Éste es el secreto del Rosario, el secreto de esa hermosa oración, llena de amor que le dirigimos a Nuestra Madre.
Los misterios del Rosario son las escenas que María presenció en la vida de su Hijo. Y ella invita a sus hijos a meditar en estos misterios día tras día, año tras año, contemplando a su Hijo a través de los ojos de ella.
Así es como hemos de rezar el Rosario, y es la manera en la que hemos de vivir: ¡con asombro y con amor, sin jamás apartar nuestra mirada de Jesús!

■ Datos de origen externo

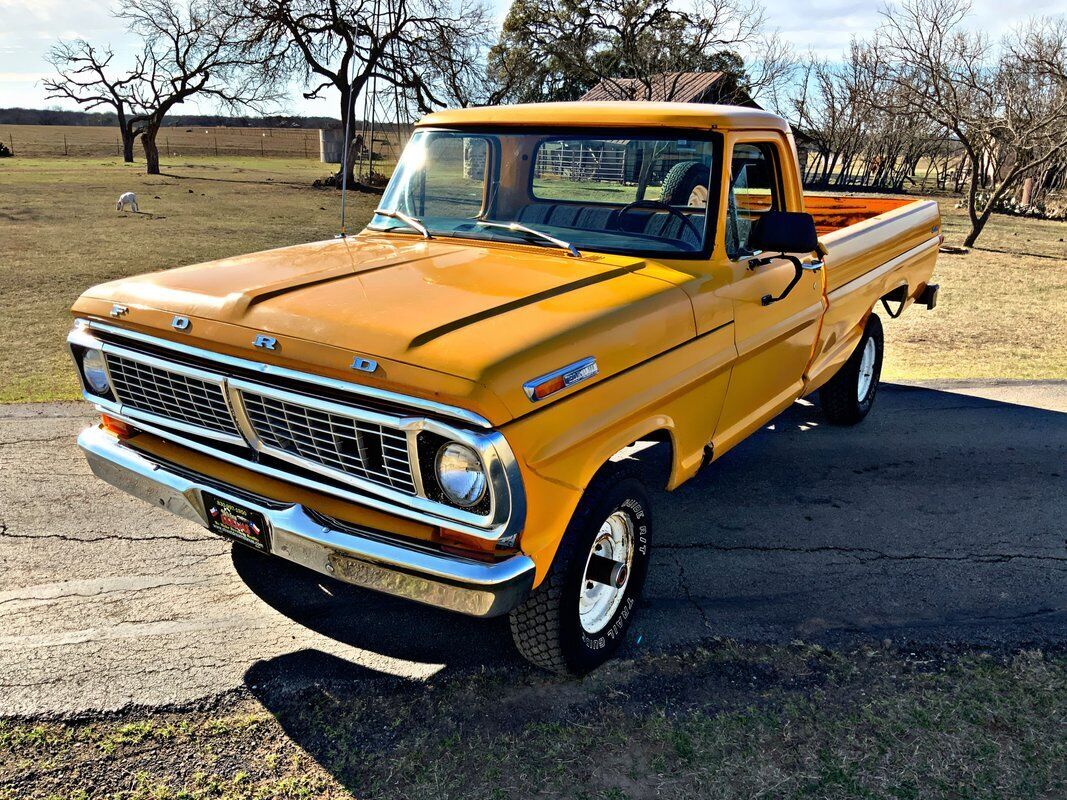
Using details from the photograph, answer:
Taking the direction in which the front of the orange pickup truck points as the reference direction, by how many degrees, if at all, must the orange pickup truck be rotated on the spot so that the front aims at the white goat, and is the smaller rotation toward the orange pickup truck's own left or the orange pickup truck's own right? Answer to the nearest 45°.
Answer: approximately 90° to the orange pickup truck's own right

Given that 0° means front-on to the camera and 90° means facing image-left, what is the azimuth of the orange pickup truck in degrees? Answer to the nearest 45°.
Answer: approximately 45°

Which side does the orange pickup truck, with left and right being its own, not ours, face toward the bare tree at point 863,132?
back
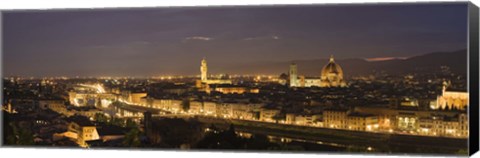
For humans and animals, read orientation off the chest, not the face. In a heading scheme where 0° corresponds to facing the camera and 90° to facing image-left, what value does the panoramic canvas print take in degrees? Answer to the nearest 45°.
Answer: approximately 45°
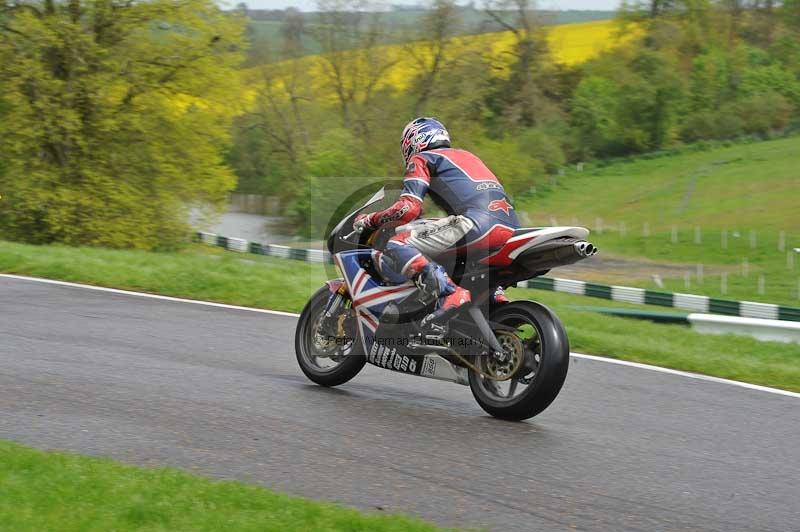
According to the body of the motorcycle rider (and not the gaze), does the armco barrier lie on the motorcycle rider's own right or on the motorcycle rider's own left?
on the motorcycle rider's own right

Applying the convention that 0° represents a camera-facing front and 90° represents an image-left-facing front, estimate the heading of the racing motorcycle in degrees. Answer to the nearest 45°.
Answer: approximately 135°

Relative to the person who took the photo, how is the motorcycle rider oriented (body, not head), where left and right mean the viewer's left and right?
facing away from the viewer and to the left of the viewer

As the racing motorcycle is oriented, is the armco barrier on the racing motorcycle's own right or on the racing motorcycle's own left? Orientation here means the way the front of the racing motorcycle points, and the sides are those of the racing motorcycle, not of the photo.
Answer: on the racing motorcycle's own right

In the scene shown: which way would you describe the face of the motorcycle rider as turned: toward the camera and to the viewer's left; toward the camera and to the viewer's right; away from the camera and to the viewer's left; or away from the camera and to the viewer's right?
away from the camera and to the viewer's left
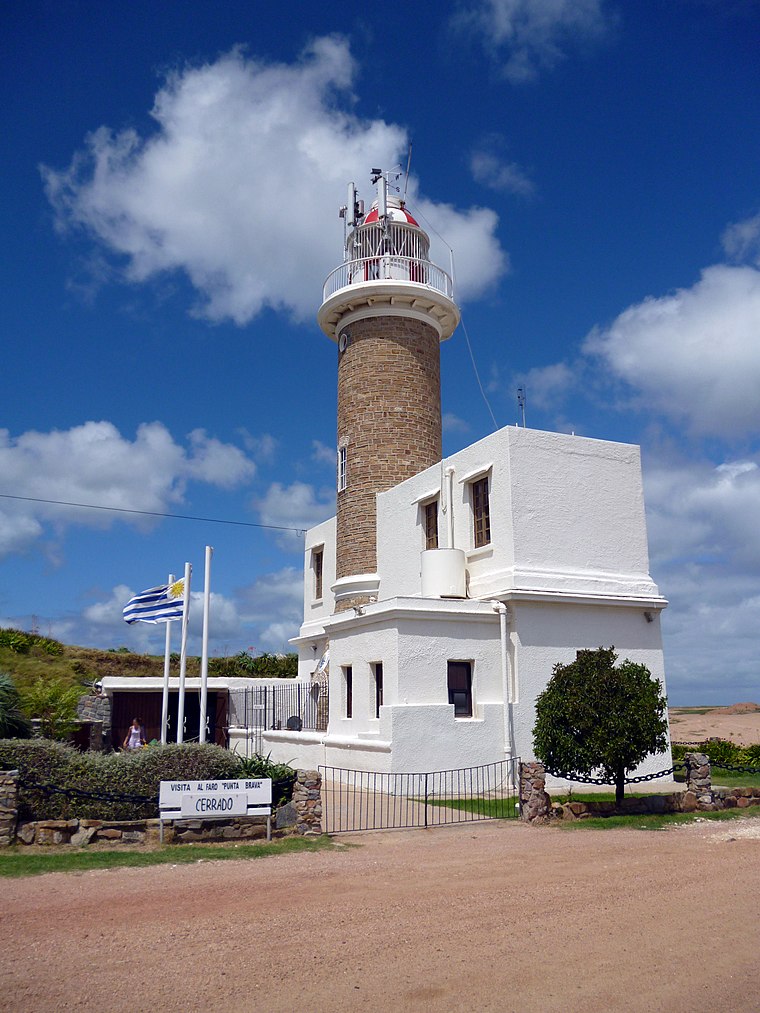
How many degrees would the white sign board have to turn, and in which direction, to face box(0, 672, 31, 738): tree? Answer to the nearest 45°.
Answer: approximately 135° to its right

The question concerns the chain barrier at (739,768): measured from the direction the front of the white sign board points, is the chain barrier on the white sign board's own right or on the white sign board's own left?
on the white sign board's own left

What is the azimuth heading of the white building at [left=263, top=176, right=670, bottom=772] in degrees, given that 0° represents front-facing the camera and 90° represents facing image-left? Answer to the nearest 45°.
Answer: approximately 45°

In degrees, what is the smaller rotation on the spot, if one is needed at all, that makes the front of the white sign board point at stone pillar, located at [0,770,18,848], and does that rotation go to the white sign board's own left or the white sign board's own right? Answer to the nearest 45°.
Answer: approximately 90° to the white sign board's own right

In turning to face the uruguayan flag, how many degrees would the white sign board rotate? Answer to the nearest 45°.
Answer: approximately 180°

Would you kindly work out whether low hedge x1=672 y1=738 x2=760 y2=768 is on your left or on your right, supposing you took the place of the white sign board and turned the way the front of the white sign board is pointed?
on your left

Es importante que siempre recordemos que María vivió una vida normal y muy parecida a la nuestra. Sus días estaban dedicados plenamente a la familia, al trabajo, a las tareas y responsabilidades de cada día.
Y nosotros podemos asemejarnos a ella; podemos servir a Jesús en nuestro trabajo cotidiano, haciéndolo todo por amor a él y por amor a los que nos rodean, estando al servicio de nuestros hijos y de nuestro cónyuge, de nuestra familia y de nuestros parientes, de nuestros amigos y de nuestros vecinos.
Al vivir así, podemos hacer presente a Jesús en el mundo y, a ejemplo de María, podemos también guiar a las almas hacia él.
Cuando manifestamos nuestro amor en cada una de las pequeñas cosas de la vida, llegamos a ser un ejemplo para quienes nos rodean, y nuestra felicidad y esperanza atraen a la gente. Cuando vivimos de este modo, la gente se interesa por saber de dónde proviene nuestra felicidad y cómo podemos ser tan generosos y estar tan llenos de amor.
Y, ciertamente, nosotros podemos decírselos: Nosotros podemos amar porque sabemos que somos amados, porque hemos encontrado a Jesús.
Pidamos hoy esa gracia; amemos como ama María.
En esa hermosa primera lectura que escuchamos hoy, nuestra Madre nos promete: “Quien me obedece no será avergonzado, y los que me sirven no pecarán”.
Por eso ponemos nuestra confianza en María, confiamos en ella, nuestra Madre, con un amor profundo y filial.
Y le pedimos que nos enseñe su manera de practicar el sacrificio y el silencio, la humildad y el recogimiento. Le imploramos que nos ayude a ser como niños pequeños, que amen siempre a Jesús con la sencillez de corazón de un niño.
Encomendemos a nuestra Madre todas las preocupaciones de nuestro corazón, ¡todos los temores e incertidumbres que tengamos!
Nuestra Señora de Guadalupe, Madre del Amor Hermoso, ¡sé siempre nuestra Madre! ¡Protégenos con el manto de tu amor! ¡Muéstranos el camino a seguir y condúcenos siempre hacia tu Hijo!